> [GIVEN INSTRUCTION]:
Write out every line of the material below word for word, leaving out the pictures.

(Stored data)
━━━━━━

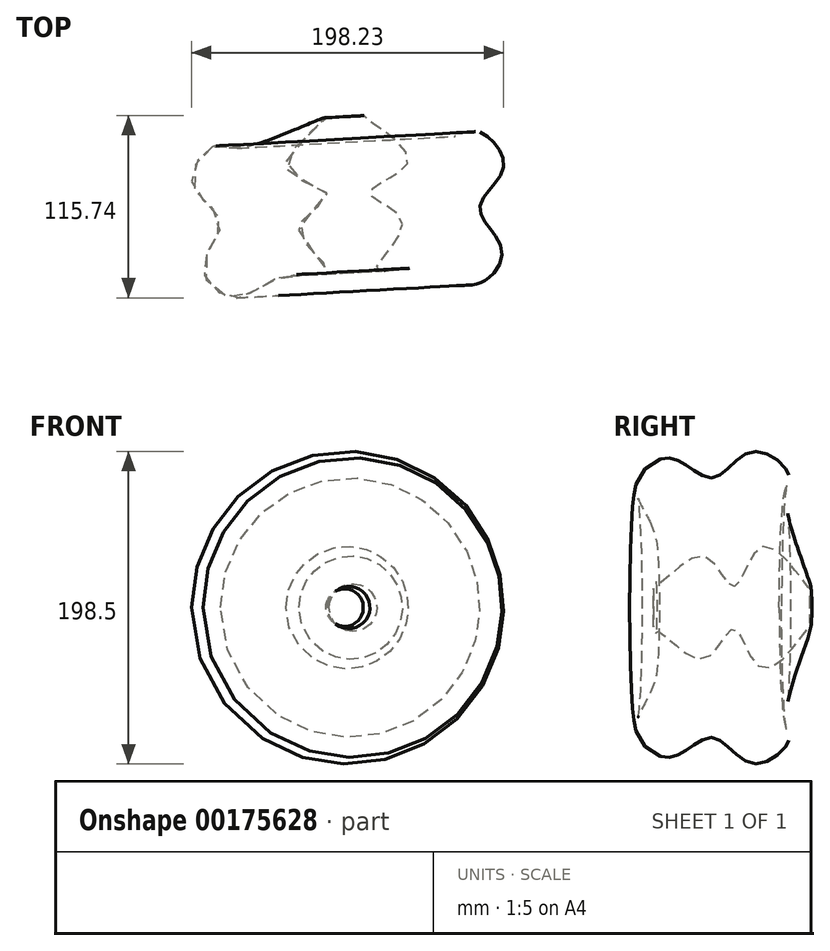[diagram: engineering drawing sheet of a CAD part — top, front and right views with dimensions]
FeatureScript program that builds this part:
annotation { "Feature Type Name" : "Feature", "Feature Type Description" : "" }
export const myFeature = defineFeature(function(context is Context, id is Id, definition is map)
    precondition{}
    {
        {
            var Q0;
            Q0=qCreatedBy(makeId("Top.planeOp"),FACE);
            var sketch = newSketch(context, id + "F0", { "sketchPlane" : qUnion([Q0])});
            skFitSpline(sketch, "E0", {"points": [v(-32.8, 45.21) * mm, v(-45.35, 21.82) * mm, v(-27.38, -2.42) * mm, v(-38.5, -31.52) * mm, v(-18.26, -50.63) * mm, v(12.27, -36.94) * mm, v(41.65, -33.52) * mm, v(22.53, -5.85) * mm, v(40.79, 14.98) * mm, v(14.26, 32.95) * mm, v(39.65, 63.47) * mm, v(-14.26, 44.64) * mm, v(-32.8, 45.21) * mm]});
            skLineSegment(sketch, "E1", {"start": v(52.48, 46.64) * mm, "end": v(57.05, -36.65) * mm});
            skSolve(sketch);
        }
        {
            var Q0;
            Q0 = qSketchRegion(id + "F0", true);
            var Q1;
            Q1=sQuery(id+"F0.wireOp",EDGE,"E1");
            revolve(context, id + "F1", {"entities" : qUnion([Q0]), "axis" : qUnion([Q1]), "revolveType" : RevolveType.FULL});
        }
    });
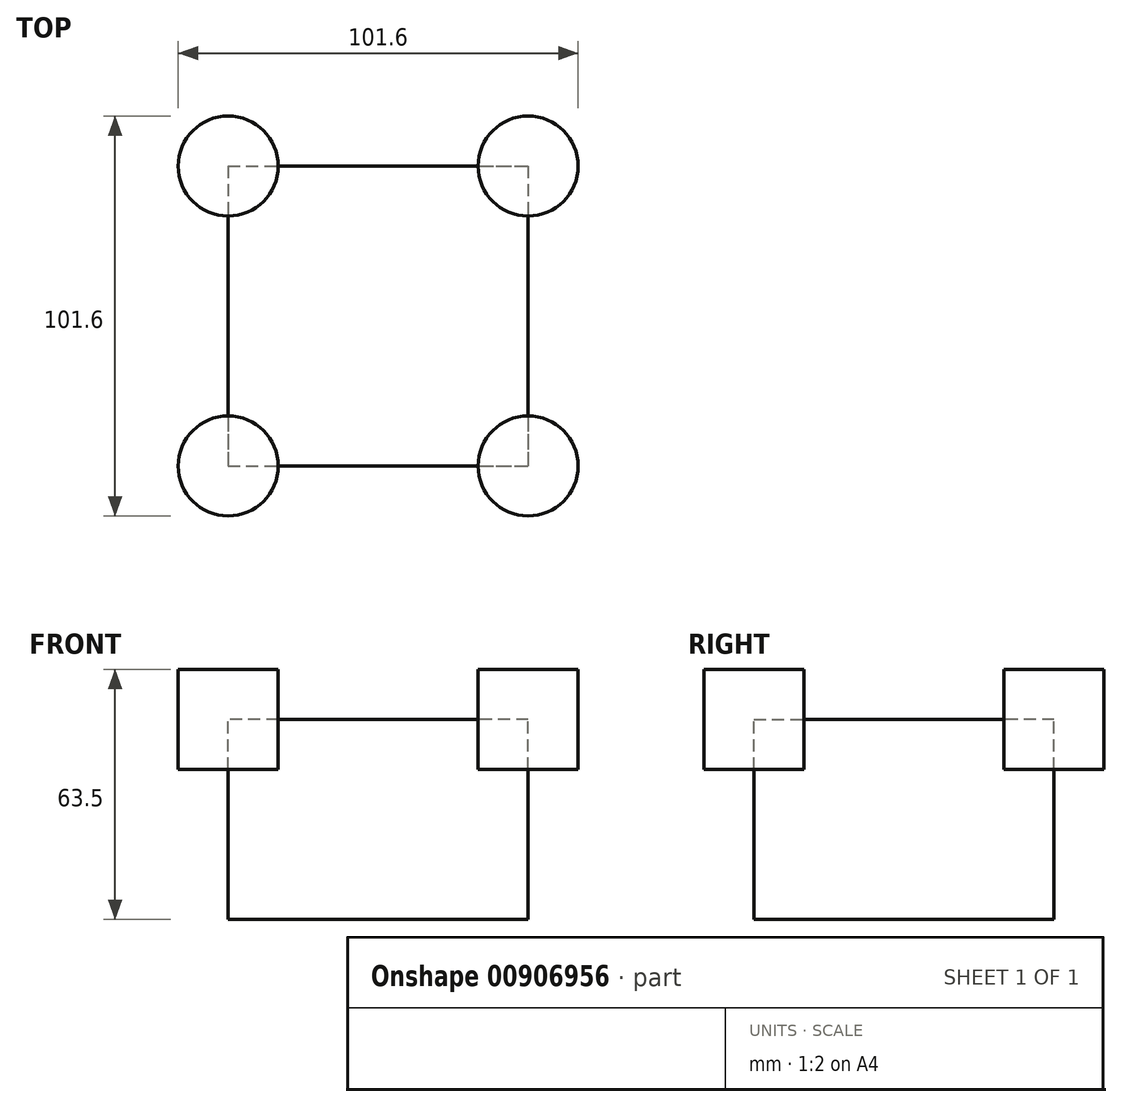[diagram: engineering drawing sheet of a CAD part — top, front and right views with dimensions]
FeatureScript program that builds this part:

━━━━━━

> [SOLUTION TO THIS EXERCISE]:
[diagram: engineering drawing sheet of a CAD part — top, front and right views with dimensions]
FeatureScript program that builds this part:
annotation { "Feature Type Name" : "Feature", "Feature Type Description" : "" }
export const myFeature = defineFeature(function(context is Context, id is Id, definition is map)
    precondition{}
    {
        {
            var Q0;
            Q0=qCreatedBy(makeId("Top.planeOp"),FACE);
            var sketch = newSketch(context, id + "F0", { "sketchPlane" : qUnion([Q0])});
            skFitSpline(sketch, "E0", {"points": [v(-32.8, 45.21) * mm, v(-45.35, 21.82) * mm, v(-27.38, -2.42) * mm, v(-38.5, -31.52) * mm, v(-18.26, -50.63) * mm, v(12.27, -36.94) * mm, v(41.65, -33.52) * mm, v(22.53, -5.85) * mm, v(40.79, 14.98) * mm, v(14.26, 32.95) * mm, v(39.65, 63.47) * mm, v(-14.26, 44.64) * mm, v(-32.8, 45.21) * mm]});
            skLineSegment(sketch, "E1", {"start": v(52.48, 46.64) * mm, "end": v(57.05, -36.65) * mm});
            skSolve(sketch);
        }
        {
            var Q0;
            Q0 = qSketchRegion(id + "F0", true);
            var Q1;
            Q1=sQuery(id+"F0.wireOp",EDGE,"E1");
            revolve(context, id + "F1", {"entities" : qUnion([Q0]), "axis" : qUnion([Q1]), "revolveType" : RevolveType.FULL});
        }
    });
[diagram: engineering drawing sheet of a CAD part — top, front and right views with dimensions]
FeatureScript program that builds this part:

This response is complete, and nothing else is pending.